------ Provided data ------

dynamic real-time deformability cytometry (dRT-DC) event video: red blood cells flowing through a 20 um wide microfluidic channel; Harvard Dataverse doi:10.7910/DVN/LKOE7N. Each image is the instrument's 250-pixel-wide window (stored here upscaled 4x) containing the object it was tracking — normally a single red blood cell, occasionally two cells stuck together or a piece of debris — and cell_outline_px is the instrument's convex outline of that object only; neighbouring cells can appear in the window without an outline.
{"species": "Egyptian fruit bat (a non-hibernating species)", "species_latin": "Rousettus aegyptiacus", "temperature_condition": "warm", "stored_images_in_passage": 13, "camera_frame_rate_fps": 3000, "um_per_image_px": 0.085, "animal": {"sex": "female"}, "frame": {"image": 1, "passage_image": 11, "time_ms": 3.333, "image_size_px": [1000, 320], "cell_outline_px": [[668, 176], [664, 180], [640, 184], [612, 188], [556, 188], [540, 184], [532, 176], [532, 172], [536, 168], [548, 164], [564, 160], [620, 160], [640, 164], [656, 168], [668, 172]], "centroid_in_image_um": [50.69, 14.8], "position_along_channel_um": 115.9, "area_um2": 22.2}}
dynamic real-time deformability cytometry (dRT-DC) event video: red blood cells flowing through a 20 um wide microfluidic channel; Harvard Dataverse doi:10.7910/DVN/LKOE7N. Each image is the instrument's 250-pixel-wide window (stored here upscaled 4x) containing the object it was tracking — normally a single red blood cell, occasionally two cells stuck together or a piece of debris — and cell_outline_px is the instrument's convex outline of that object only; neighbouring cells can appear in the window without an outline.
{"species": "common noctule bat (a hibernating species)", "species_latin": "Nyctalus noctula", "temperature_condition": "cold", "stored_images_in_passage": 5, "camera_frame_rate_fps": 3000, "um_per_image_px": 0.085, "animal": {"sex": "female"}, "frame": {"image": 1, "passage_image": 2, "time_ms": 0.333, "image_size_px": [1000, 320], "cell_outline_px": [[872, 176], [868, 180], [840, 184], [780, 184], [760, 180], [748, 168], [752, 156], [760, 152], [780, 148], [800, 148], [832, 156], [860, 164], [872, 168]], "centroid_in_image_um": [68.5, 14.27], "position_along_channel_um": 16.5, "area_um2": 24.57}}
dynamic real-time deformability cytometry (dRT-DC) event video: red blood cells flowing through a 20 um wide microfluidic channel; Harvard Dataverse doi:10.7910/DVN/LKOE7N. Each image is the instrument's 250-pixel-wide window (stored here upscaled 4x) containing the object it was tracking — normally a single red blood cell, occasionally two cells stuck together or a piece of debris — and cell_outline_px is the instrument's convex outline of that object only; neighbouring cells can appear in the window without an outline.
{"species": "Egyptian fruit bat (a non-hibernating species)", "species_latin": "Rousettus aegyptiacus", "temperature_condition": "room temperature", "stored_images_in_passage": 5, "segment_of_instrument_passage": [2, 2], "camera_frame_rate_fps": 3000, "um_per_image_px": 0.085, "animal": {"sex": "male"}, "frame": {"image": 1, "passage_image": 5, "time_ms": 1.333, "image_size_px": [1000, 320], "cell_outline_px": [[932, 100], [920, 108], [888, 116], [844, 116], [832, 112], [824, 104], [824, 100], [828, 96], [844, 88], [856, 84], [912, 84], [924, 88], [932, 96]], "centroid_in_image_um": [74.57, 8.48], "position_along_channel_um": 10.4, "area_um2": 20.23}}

------

= Directive =
Reproduce the listing shown above in its entirety, exactly.

= Response to the exercise =
dynamic real-time deformability cytometry (dRT-DC) event video: red blood cells flowing through a 20 um wide microfluidic channel; Harvard Dataverse doi:10.7910/DVN/LKOE7N. Each image is the instrument's 250-pixel-wide window (stored here upscaled 4x) containing the object it was tracking — normally a single red blood cell, occasionally two cells stuck together or a piece of debris — and cell_outline_px is the instrument's convex outline of that object only; neighbouring cells can appear in the window without an outline.
{"species": "Egyptian fruit bat (a non-hibernating species)", "species_latin": "Rousettus aegyptiacus", "temperature_condition": "warm", "stored_images_in_passage": 13, "camera_frame_rate_fps": 3000, "um_per_image_px": 0.085, "animal": {"sex": "female"}, "frame": {"image": 1, "passage_image": 11, "time_ms": 3.333, "image_size_px": [1000, 320], "cell_outline_px": [[668, 176], [664, 180], [640, 184], [612, 188], [556, 188], [540, 184], [532, 176], [532, 172], [536, 168], [548, 164], [564, 160], [620, 160], [640, 164], [656, 168], [668, 172]], "centroid_in_image_um": [50.69, 14.8], "position_along_channel_um": 115.9, "area_um2": 22.2}}
dynamic real-time deformability cytometry (dRT-DC) event video: red blood cells flowing through a 20 um wide microfluidic channel; Harvard Dataverse doi:10.7910/DVN/LKOE7N. Each image is the instrument's 250-pixel-wide window (stored here upscaled 4x) containing the object it was tracking — normally a single red blood cell, occasionally two cells stuck together or a piece of debris — and cell_outline_px is the instrument's convex outline of that object only; neighbouring cells can appear in the window without an outline.
{"species": "common noctule bat (a hibernating species)", "species_latin": "Nyctalus noctula", "temperature_condition": "cold", "stored_images_in_passage": 5, "camera_frame_rate_fps": 3000, "um_per_image_px": 0.085, "animal": {"sex": "female"}, "frame": {"image": 1, "passage_image": 2, "time_ms": 0.333, "image_size_px": [1000, 320], "cell_outline_px": [[872, 176], [868, 180], [840, 184], [780, 184], [760, 180], [748, 168], [752, 156], [760, 152], [780, 148], [800, 148], [832, 156], [860, 164], [872, 168]], "centroid_in_image_um": [68.5, 14.27], "position_along_channel_um": 16.5, "area_um2": 24.57}}
dynamic real-time deformability cytometry (dRT-DC) event video: red blood cells flowing through a 20 um wide microfluidic channel; Harvard Dataverse doi:10.7910/DVN/LKOE7N. Each image is the instrument's 250-pixel-wide window (stored here upscaled 4x) containing the object it was tracking — normally a single red blood cell, occasionally two cells stuck together or a piece of debris — and cell_outline_px is the instrument's convex outline of that object only; neighbouring cells can appear in the window without an outline.
{"species": "Egyptian fruit bat (a non-hibernating species)", "species_latin": "Rousettus aegyptiacus", "temperature_condition": "room temperature", "stored_images_in_passage": 5, "segment_of_instrument_passage": [2, 2], "camera_frame_rate_fps": 3000, "um_per_image_px": 0.085, "animal": {"sex": "male"}, "frame": {"image": 1, "passage_image": 5, "time_ms": 1.333, "image_size_px": [1000, 320], "cell_outline_px": [[932, 100], [920, 108], [888, 116], [844, 116], [832, 112], [824, 104], [824, 100], [828, 96], [844, 88], [856, 84], [912, 84], [924, 88], [932, 96]], "centroid_in_image_um": [74.57, 8.48], "position_along_channel_um": 10.4, "area_um2": 20.23}}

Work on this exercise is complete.